# ANOTHER foot of the white sheet



## dayexco (Oct 30, 2003)

our 624g w/the 14' pusher. taken with my phone, crappy pictures....man, i'm sick of winter.


----------



## Pushin 2 Please (Dec 15, 2009)

Those are some LARGE piles of snow!


----------



## KMBertog (Sep 9, 2010)

sweet machine! what kind of pusher you have on there?


----------



## SnowMatt13 (Jan 8, 2003)

I usually get sick of it too around this time.
But, the checks come in and remind me of alll my bills and hobbies the snow supports.
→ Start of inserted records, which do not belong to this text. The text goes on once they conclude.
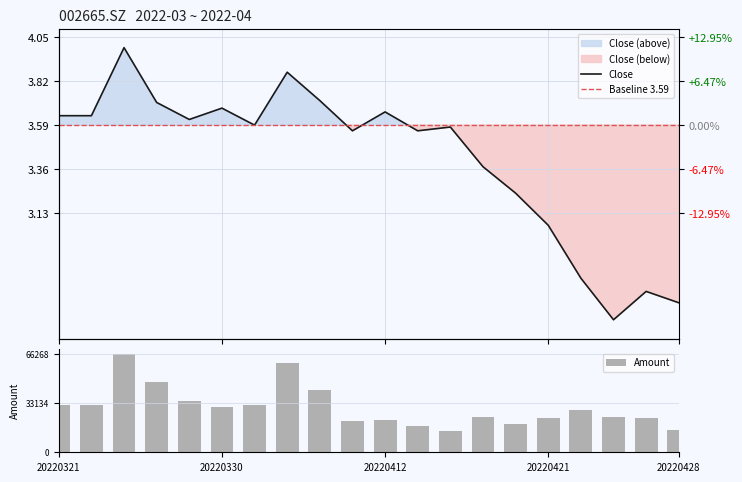

What value does the Amount series have at 20220330?

30763.5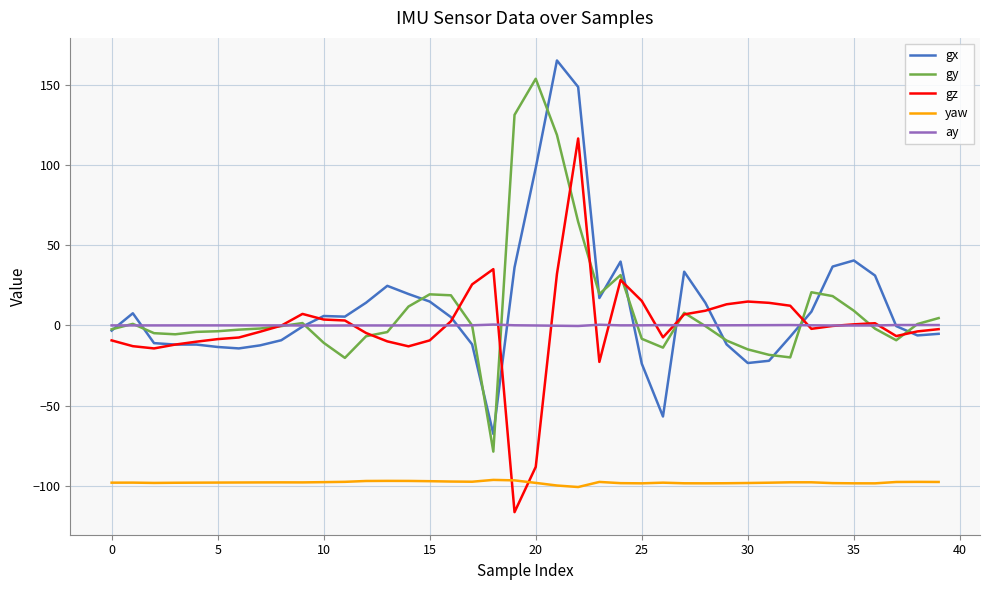

How many lines are shown in the chart?

5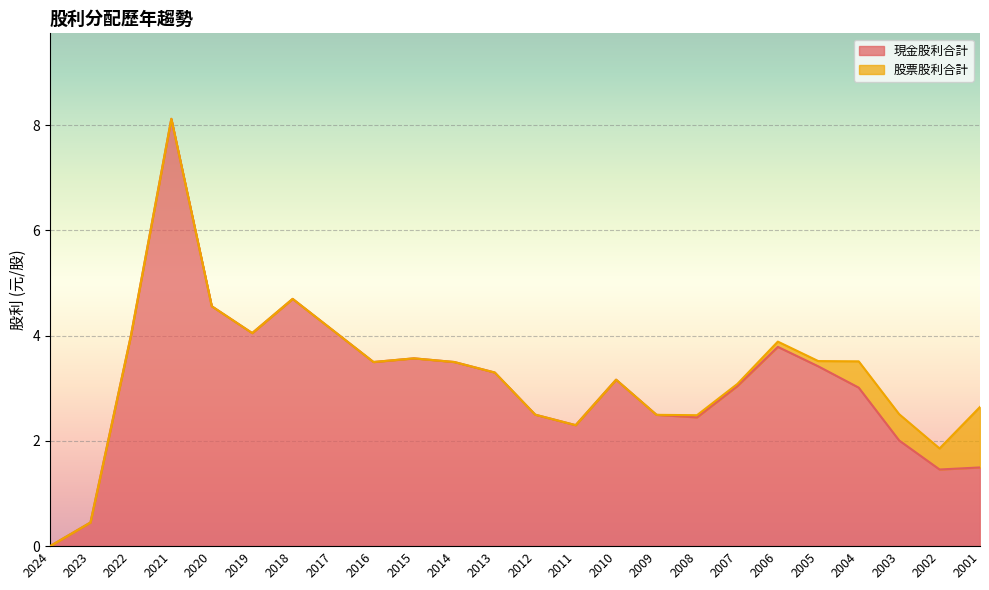

How many values exceed 3?

15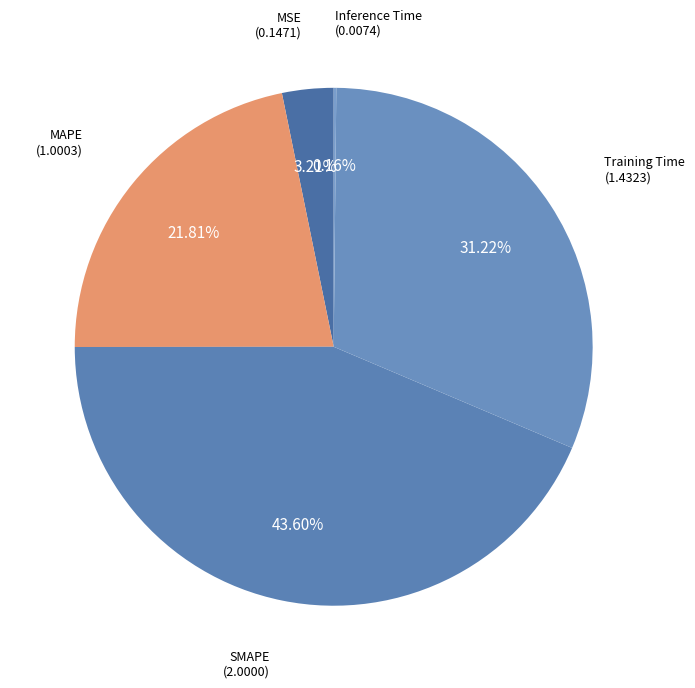

Combined, do MSE and Training Time account for over 50%?

No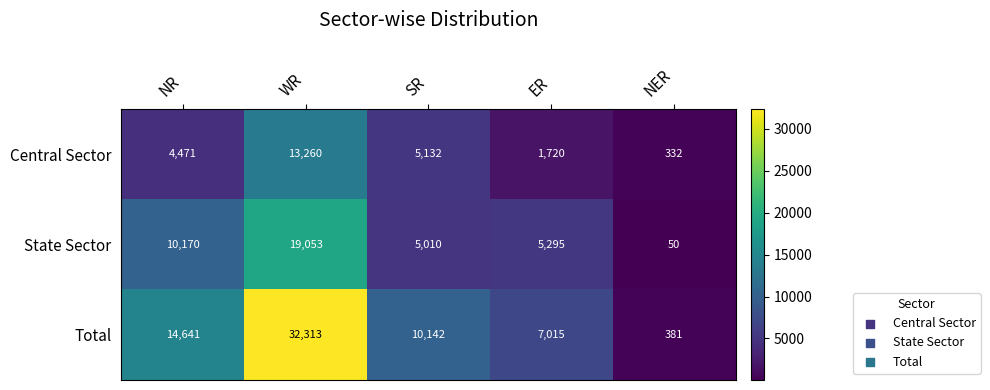

What is the smallest value displayed?

50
I figure April will be here soon enough.


----------



## dayexco (Oct 30, 2003)

KMBertog;1248486 said:


> what kind of pusher you have on there?


we built it ourself. actually, it's 13'6"....our shop overhead door is 14' wide, and wanted to be able to get it into our shop if need be. we have it set up so we can use our JRB coupler on the loader, and the cutting edge is road grader edge. just have to cut 6" off one of them. works REAL well scraping lots down.


----------



## blowerman (Dec 24, 2007)

Good looking pics Day, 
I'm getting sick of the snow also. But I'm not going to complain, otherwise it'll not snow all next year.


----------



## NW Snow Removal (Oct 12, 2007)

I love homemade pushers with steel edges! Nice machine!


----------



## STIHL GUY (Sep 22, 2009)

we havnt had a good storm in a few weeks so im ready for more lol


----------



## EGLC (Nov 8, 2007)

Im done with snow. We haven't had any in weeks and I'm just ready for spring now...its raining here as we speak...hardley any frost left.


----------



## KPZ Enterprises (Sep 16, 2010)

share some of that snow with us over in pa. lol


----------